»»

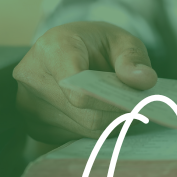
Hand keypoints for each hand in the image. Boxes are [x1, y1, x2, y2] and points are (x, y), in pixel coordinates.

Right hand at [13, 21, 156, 142]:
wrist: (63, 53)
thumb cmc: (94, 44)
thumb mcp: (119, 39)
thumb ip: (132, 58)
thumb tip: (145, 80)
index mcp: (52, 49)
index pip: (78, 87)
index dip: (110, 99)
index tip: (137, 101)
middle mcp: (33, 78)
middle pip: (87, 113)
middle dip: (119, 113)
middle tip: (144, 107)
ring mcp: (30, 106)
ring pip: (85, 128)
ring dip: (112, 123)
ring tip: (127, 107)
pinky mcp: (37, 127)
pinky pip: (77, 136)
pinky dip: (99, 128)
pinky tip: (107, 114)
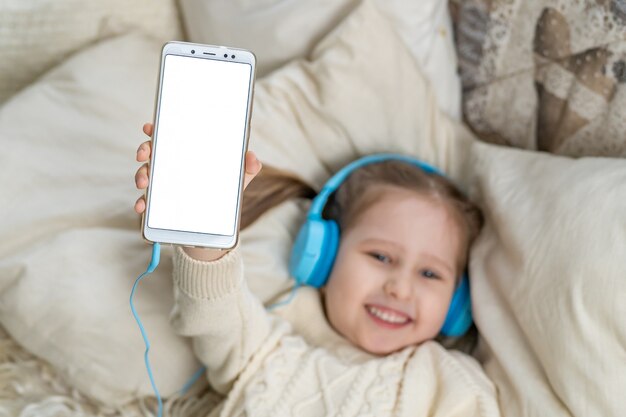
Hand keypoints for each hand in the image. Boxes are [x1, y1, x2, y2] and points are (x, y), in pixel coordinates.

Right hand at [135, 122, 261, 260]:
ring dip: (140, 175)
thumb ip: (247, 167)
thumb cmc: (224, 192)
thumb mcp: (238, 179)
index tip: (151, 127)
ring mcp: (163, 185)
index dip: (157, 130)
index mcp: (186, 155)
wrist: (216, 224)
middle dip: (144, 150)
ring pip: (145, 174)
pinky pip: (146, 202)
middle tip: (144, 154)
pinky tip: (142, 207)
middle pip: (152, 152)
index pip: (169, 137)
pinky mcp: (159, 205)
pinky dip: (141, 203)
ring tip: (143, 182)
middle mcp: (171, 166)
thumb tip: (253, 158)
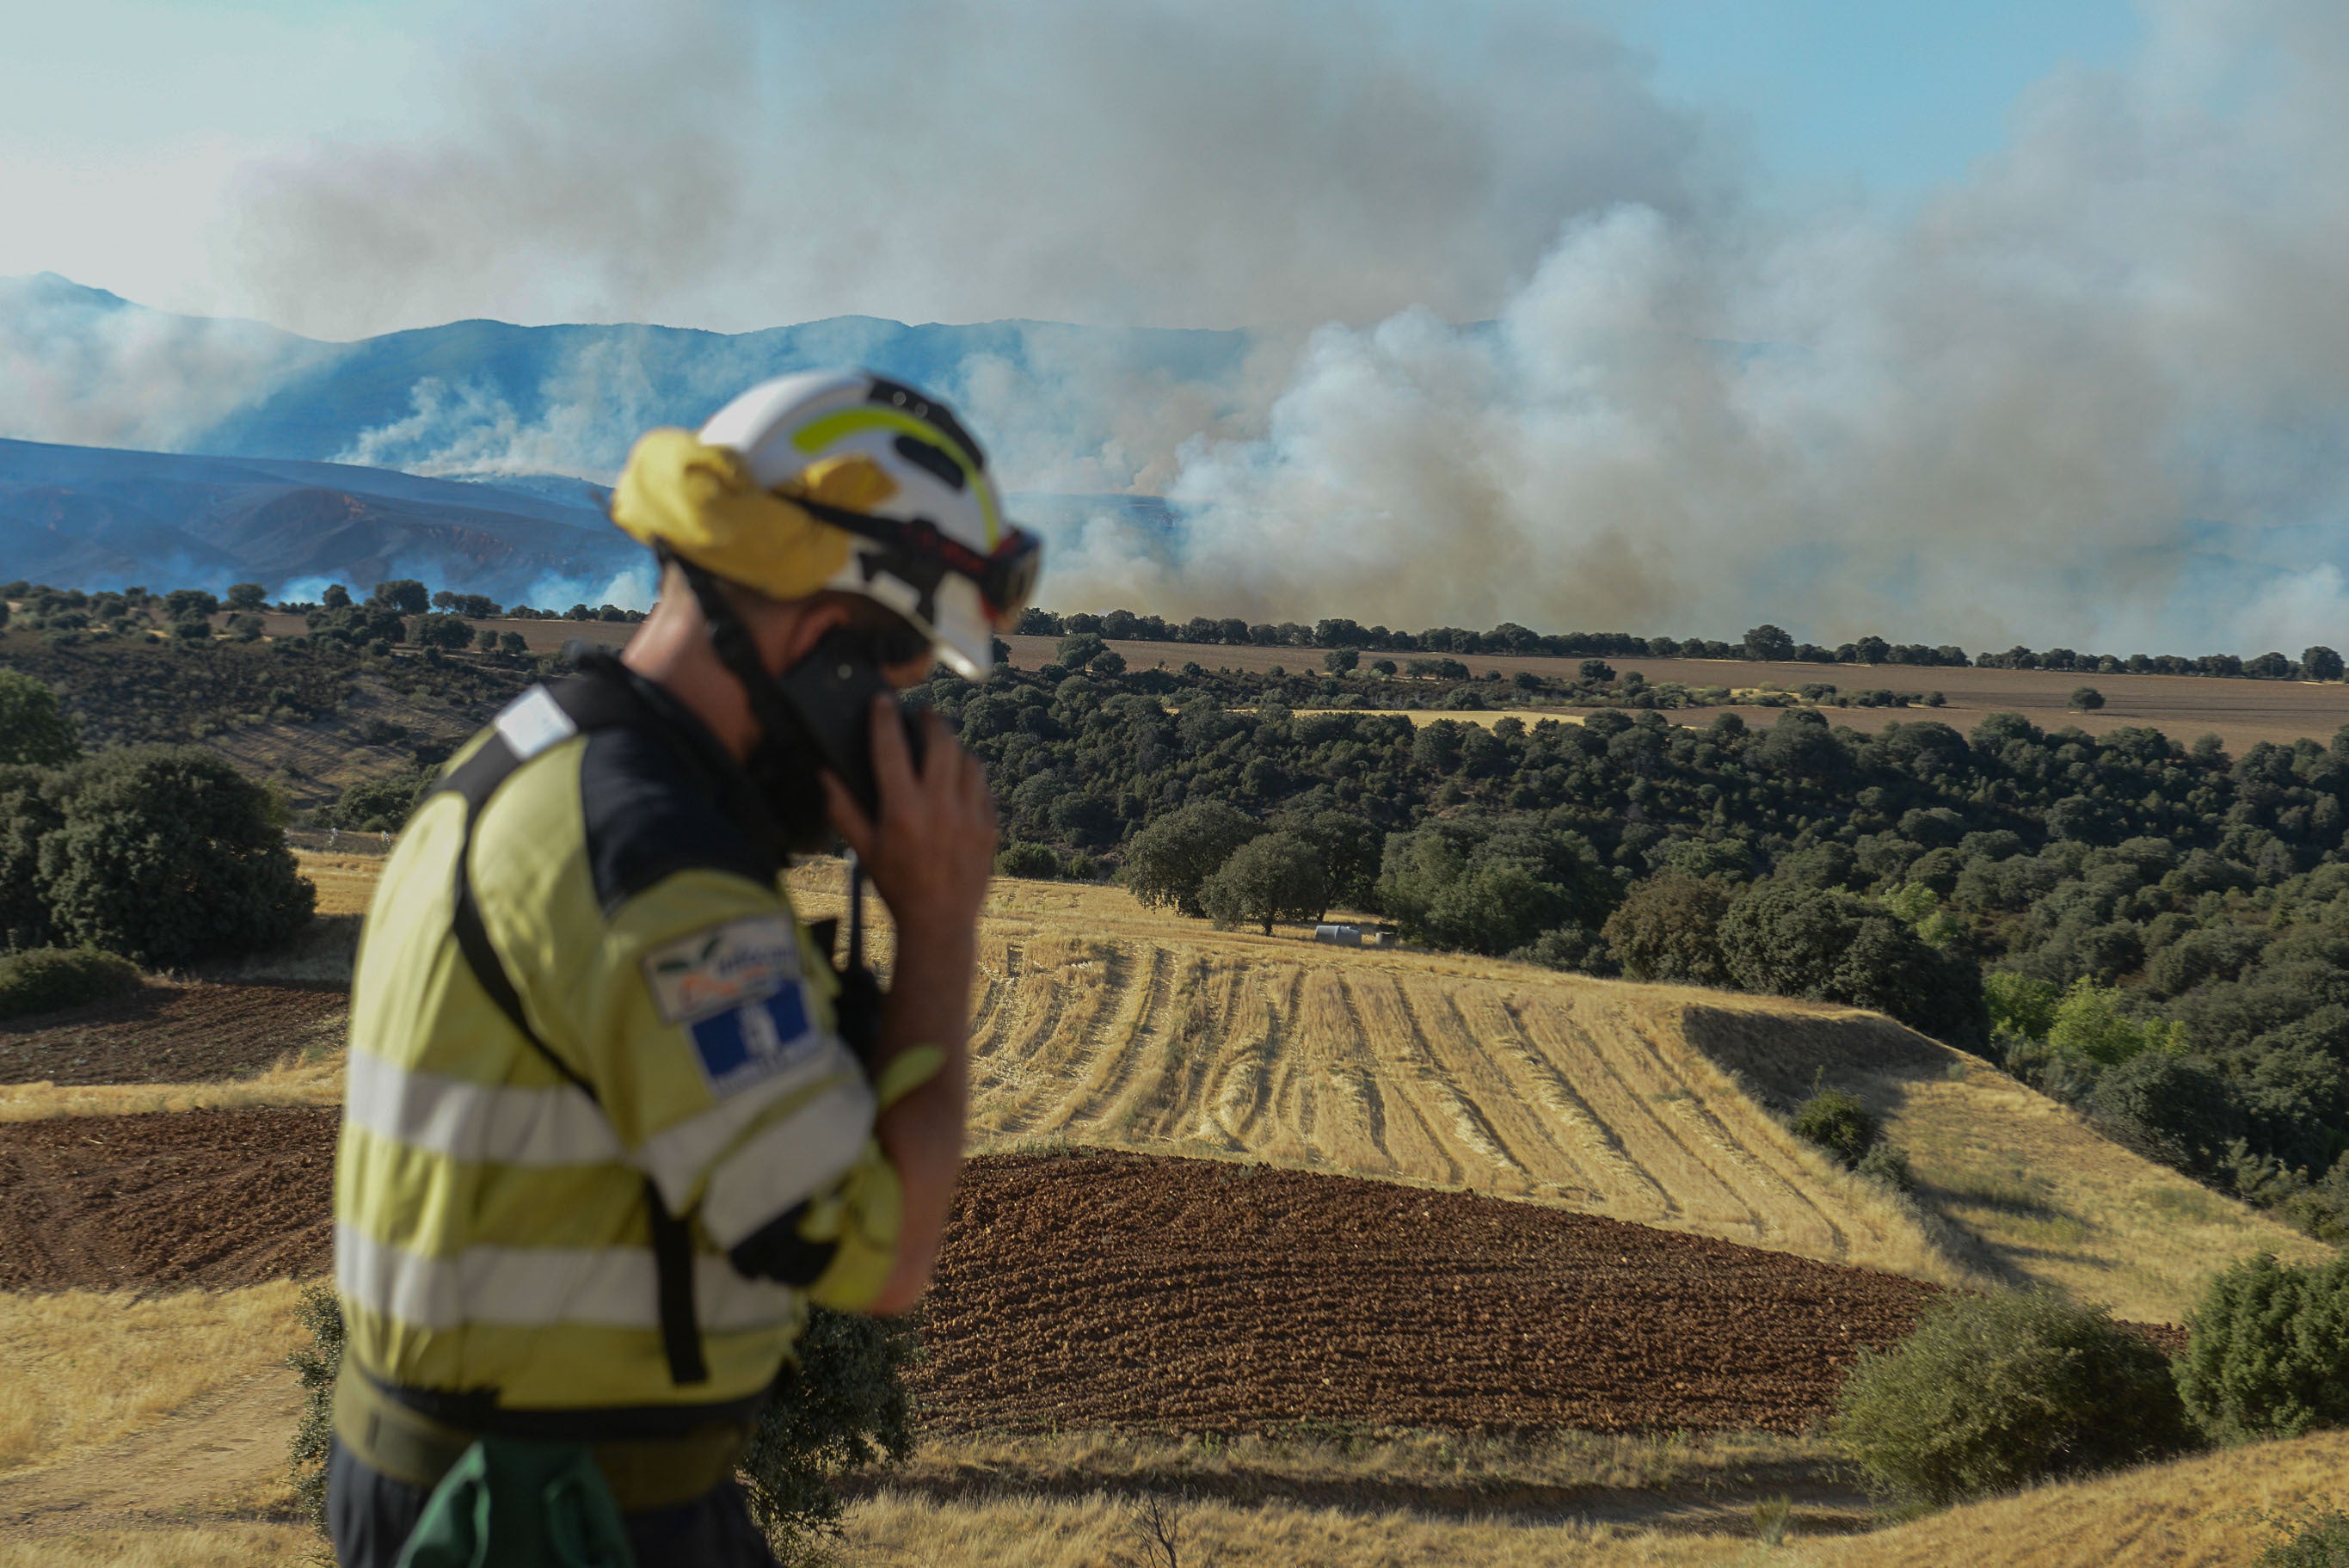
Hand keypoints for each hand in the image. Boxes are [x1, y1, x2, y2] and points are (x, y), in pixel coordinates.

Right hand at [823, 697, 995, 941]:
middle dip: (931, 719)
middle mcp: (938, 807)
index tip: (883, 699)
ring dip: (955, 745)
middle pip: (941, 741)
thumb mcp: (863, 849)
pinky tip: (961, 775)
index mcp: (902, 810)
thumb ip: (842, 810)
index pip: (891, 748)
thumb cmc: (896, 886)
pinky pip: (983, 785)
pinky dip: (971, 773)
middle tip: (923, 713)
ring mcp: (969, 815)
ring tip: (943, 744)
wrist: (940, 921)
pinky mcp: (989, 826)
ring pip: (968, 759)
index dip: (885, 717)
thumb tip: (823, 775)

««

- **Task prompt**: Copy out the lines above unchanged. Skip the images.

- **Response for this exercise**:
Hand keypoints for each hand in the image. Boxes are [x1, y1, x2, y2] and points are (x, y), in pixel coordinates.

Right hand at [13, 21, 156, 142]:
wrist: (63, 53)
thumb cmc: (94, 44)
thumb mcp: (119, 39)
thumb ip: (132, 58)
thumb tip: (145, 80)
index mcp: (52, 49)
index pip: (78, 87)
index dip: (110, 99)
index tip: (137, 101)
middle mcp: (33, 78)
middle pip: (87, 113)
middle dip: (119, 113)
middle tip: (144, 107)
ring mcp: (30, 106)
ring pip: (85, 128)
ring dip: (112, 123)
ring tip: (127, 107)
pinky mcp: (37, 127)
pinky pip: (77, 136)
pinky dip: (99, 128)
pinky tip: (107, 114)
Hand keypoints for each hand in the image. Boxes are [x1, y1, x2, y2] and points are (x, y), in pixel coordinates.

Right hand at [135, 122, 261, 260]:
ring dip: (140, 175)
thumb ip: (247, 167)
thumb cmc: (224, 192)
thumb mcp: (238, 179)
index tip: (151, 127)
ring mcp: (163, 185)
index dip: (157, 130)
index mcp: (186, 155)
wrist: (216, 224)
middle dip: (144, 150)
ring pip: (145, 174)
pinky pip: (146, 202)
middle tip: (144, 154)
pinky tip: (142, 207)
middle pip: (152, 152)
index pip: (169, 137)
pinky mcp: (159, 205)
pinky dip: (141, 203)
ring tip: (143, 182)
middle mcp: (171, 166)
thumb tip: (253, 158)
Hand keypoints for each hand in the image. Boxes are [x1, y1, x2, y2] and points are (x, y), in pixel coordinates.

Right hand at [823, 697, 995, 941]:
middle dip: (931, 719)
middle mcp: (938, 807)
index tip: (883, 699)
ring dip: (955, 745)
middle pip: (941, 741)
thumb mcp: (863, 849)
pinky tip: (961, 775)
index mcp: (902, 810)
thumb ip: (842, 810)
index pip: (891, 748)
thumb cmc: (896, 886)
pinky pip: (983, 785)
pinky dip: (971, 773)
middle tip: (923, 713)
ring mcp: (969, 815)
ring tip: (943, 744)
wrist: (940, 921)
pinky mcp: (989, 826)
ring pip: (968, 759)
index dip: (885, 717)
thumb tip: (823, 775)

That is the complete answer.